Gates consumes plenty of goods that can only be purchased with a billionaire’s version of a micropayment—his box of cheerios, his toothpaste, and his sweater. But he has a limited amount of brain cycles to devote to shopping. The more he worries about the prices of small ticket items, the less time he has to devote to big ticket items in the rage of the thousands, millions, or billions of dollars.

To get around the mental hassle of living in a world of micropayments, Gates has several options. One is to shop for subscriptions. This allows him to make a once-a-year comparison between different subscription plans rather than frequent comparisons between the individual components of a plan.

But for many goods and services, these plans don’t exist. Grocery stores don’t offer grocery subscriptions, nor do clothes stores. Gates has another option: hire assistants to do his micropayments for him.

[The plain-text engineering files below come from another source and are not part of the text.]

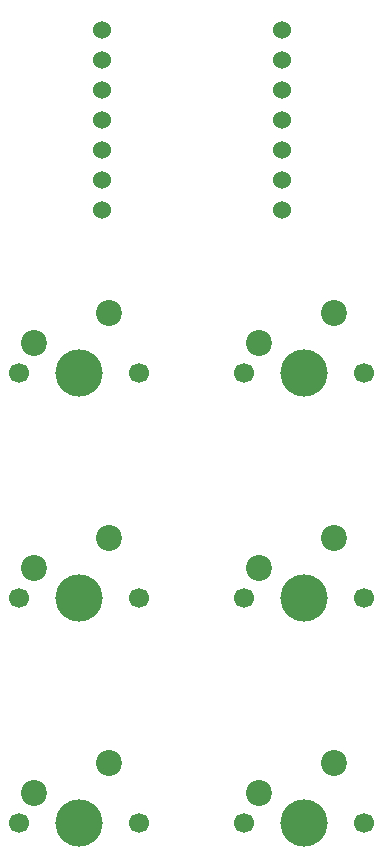
<source format=gbr>
%TF.GenerationSoftware,KiCad,Pcbnew,9.0.1*%
%TF.CreationDate,2025-12-08T16:46:31+00:00*%
%TF.ProjectId,Macropad PCB,4d616372-6f70-4616-9420-5043422e6b69,rev?*%
%TF.SameCoordinates,Original*%
%TF.FileFunction,Soldermask,Bot*%
%TF.FilePolarity,Negative*%
%FSLAX46Y46*%
G04 Gerber Fmt 4.6, Leading zero omitted, Abs format (unit mm)*
G04 Created by KiCad (PCBNEW 9.0.1) date 2025-12-08 16:46:31*
%MOMM*%
%LPD*%
G01*
G04 APERTURE LIST*
%ADD10C,1.700000*%
%ADD11C,4.000000*%
%ADD12C,2.200000*%
%ADD13C,1.524000*%
G04 APERTURE END LIST*
D10*
%TO.C,SW1*%
X80645000Y-71437500D03*
D11*
X85725000Y-71437500D03*
D10*
X90805000Y-71437500D03*
D12*
X88265000Y-66357500D03*
X81915000Y-68897500D03*
%TD*%
D13*
%TO.C,U1*%
X87630000Y-42386250D03*
X87630000Y-44926250D03*
X87630000Y-47466250D03*
X87630000Y-50006250D03*
X87630000Y-52546250D03*
X87630000Y-55086250D03*
X87630000Y-57626250D03*
X102870000Y-57626250D03*
X102870000Y-55086250D03*
X102870000Y-52546250D03*
X102870000Y-50006250D03*
X102870000Y-47466250D03*
X102870000Y-44926250D03*
X102870000Y-42386250D03*
%TD*%
D10*
%TO.C,SW5*%
X80645000Y-109537500D03*
D11*
X85725000Y-109537500D03*
D10*
X90805000Y-109537500D03*
D12*
X88265000Y-104457500D03*
X81915000Y-106997500D03*
%TD*%
D10*
%TO.C,SW2*%
X99695000Y-71437500D03*
D11*
X104775000Y-71437500D03*
D10*
X109855000Y-71437500D03*
D12*
X107315000Y-66357500D03*
X100965000Y-68897500D03*
%TD*%
D10*
%TO.C,SW4*%
X99695000Y-90487500D03*
D11*
X104775000Y-90487500D03*
D10*
X109855000Y-90487500D03*
D12*
X107315000Y-85407500D03*
X100965000Y-87947500D03*
%TD*%
D10*
%TO.C,SW6*%
X99695000Y-109537500D03*
D11*
X104775000Y-109537500D03*
D10*
X109855000Y-109537500D03*
D12*
X107315000Y-104457500D03*
X100965000Y-106997500D03*
%TD*%
D10*
%TO.C,SW3*%
X80645000Y-90487500D03*
D11*
X85725000Y-90487500D03*
D10*
X90805000Y-90487500D03*
D12*
X88265000Y-85407500D03*
X81915000Y-87947500D03*
%TD*%
M02*

</source>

A good assistant gets to know Gates’ preferences for food and other necessities and tries to satisfy them within the budget that Gates sets out. Trust is key. After all, the assistant will get to know Gate’s most intimate information. He doesn’t want this to be leaked.

Two recent micropayments—Flattr and Brave—seem to be making efforts to knock down the mental accounting barrier.

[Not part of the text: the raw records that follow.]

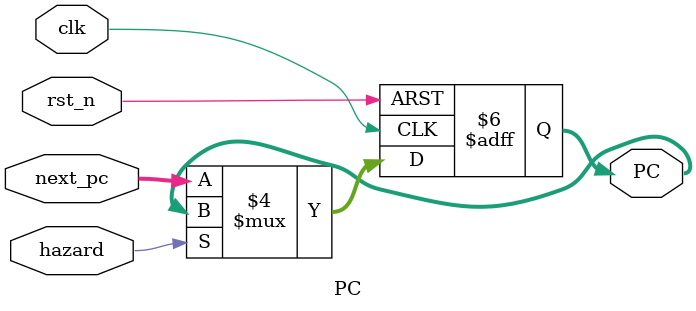
<source format=v>
module PC (
    clk,
    rst_n,
    next_pc,
    hazard,
    PC
);
input clk,rst_n,hazard;
input [63:0]next_pc;
output reg [63:0]PC;
always @(posedge clk or negedge rst_n) begin
    if(!rst_n) PC<=64'b0;
    else if(hazard)PC<=PC;
    else PC<=next_pc;
end
endmodule
</source>
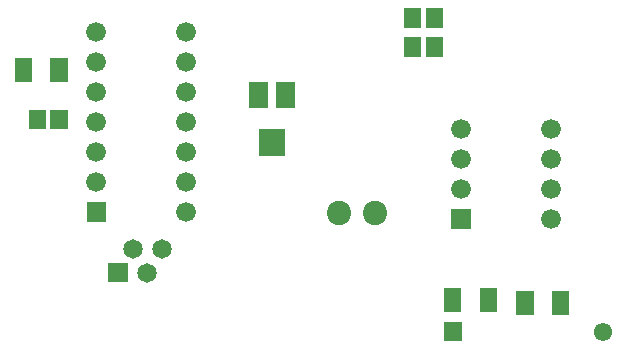
<source format=gbr>
G04 start of page 7 for group -4062 idx -4062 *
G04 Title: (unknown), soldermask *
G04 Creator: pcb 20110918 *
G04 CreationDate: Fri May 31 21:55:40 2013 UTC *
G04 For: fosse *
G04 Format: Gerber/RS-274X *
G04 PCB-Dimensions: 210000 160000 *
G04 PCB-Coordinate-Origin: lower left *
%MOIN*%
%FSLAX25Y25*%
%LNBOTTOMMASK*%
%ADD60R,0.0612X0.0612*%
%ADD59R,0.0612X0.0612*%
%ADD58R,0.0572X0.0572*%
%ADD57C,0.0610*%
%ADD56C,0.0660*%
%ADD55C,0.0810*%
%ADD54C,0.0651*%
%ADD53C,0.0001*%
G54D53*G36*
X33700Y70294D02*Y63694D01*
X40300D01*
Y70294D01*
X33700D01*
G37*
G36*
X40904Y50018D02*Y43512D01*
X47410D01*
Y50018D01*
X40904D01*
G37*
G54D54*X49079Y54639D03*
X54000Y46765D03*
X58921Y54639D03*
G54D55*X117958Y66798D03*
X129758D03*
G54D53*G36*
X155200Y68056D02*Y61456D01*
X161800D01*
Y68056D01*
X155200D01*
G37*
G54D56*X188500Y64756D03*
X158500Y74756D03*
X188500D03*
X158500Y84756D03*
Y94756D03*
X188500D03*
Y84756D03*
G54D53*G36*
X152687Y30194D02*Y24094D01*
X158787D01*
Y30194D01*
X152687D01*
G37*
G54D57*X205737Y27144D03*
G54D56*X37000Y76994D03*
Y86994D03*
Y96994D03*
Y106994D03*
Y116994D03*
Y126994D03*
X67000D03*
Y116994D03*
Y106994D03*
Y96994D03*
Y86994D03*
Y76994D03*
Y66994D03*
G54D58*X17414Y97394D02*Y98180D01*
X24500Y97394D02*Y98180D01*
X12690Y113114D02*Y115476D01*
X24500Y113114D02*Y115476D01*
G54D53*G36*
X91063Y94684D02*Y85810D01*
X99937D01*
Y94684D01*
X91063D01*
G37*
G54D59*X100028Y104617D02*Y107373D01*
G54D60*X90973Y104618D02*Y107373D01*
G54D58*X155737Y38892D02*Y36530D01*
X167547Y38892D02*Y36530D01*
X179832Y37939D02*Y35577D01*
X191642Y37939D02*Y35577D01*
X142475Y131253D02*Y132039D01*
X149561Y131253D02*Y132039D01*
X142475Y121531D02*Y122317D01*
X149561Y121531D02*Y122317D01*
M02*

</source>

Could computers one day replicate the task performed by Bill Gates’s human shopping assistants, but for the rest of us? These agents could learn about us over time, and then take on the mental burden of shopping for small ticket items.

Two recent micropayments—Flattr and Brave—seem to be making efforts to knock down the mental accounting barrier. In the original version of Flattr, which debuted in 2010, users had to manually click a Flattr button that had been embedded on a website in order to reward the content creator with a few cents. Flattr never really took off, no doubt due to the inconvenience of having to think about pushing the button.

The new version of Flattr, which debuted in late 2017, automates the process of making small payments. After users download a browser extension, Flattr algorithms monitor how much attention the user gives to each website that is visited. This includes not only time spent, but also whether the page has been recently scrolled or the mouse pointer moved. Using the attention metrics it has gathered, Flattr automatically distributes micropayments from the user’s monthly subscription across all of the websites visited.

Brave is similar to Flattr. Users download the Brave web browser and activate Brave Rewards. The browser tracks the user’s content consumption and automatically distributes a pro-rata reward to the sites that have been visited based upon attention scores generated by an algorithm. Whereas Flattr distributes fiat currency, Brave divvies up a user’s fixed amount BAT, or Basic Attention Tokens.

Bill Gates would only hire a shopping assistant who he trusts will guard his privacy. Likewise, Brave and Flattr go out of their way to assure that user data such as the amount of time devoted to each site stays locked in the device. The Brave blockchain and Flattr only receive enough just information to expedite the payment.

Will these ‘assisted’ micropayments platforms get any traction? That remains to be seen. It could be that the mental accounting barrier to tiny payments is just too difficult to for humans—or our machines—to scale.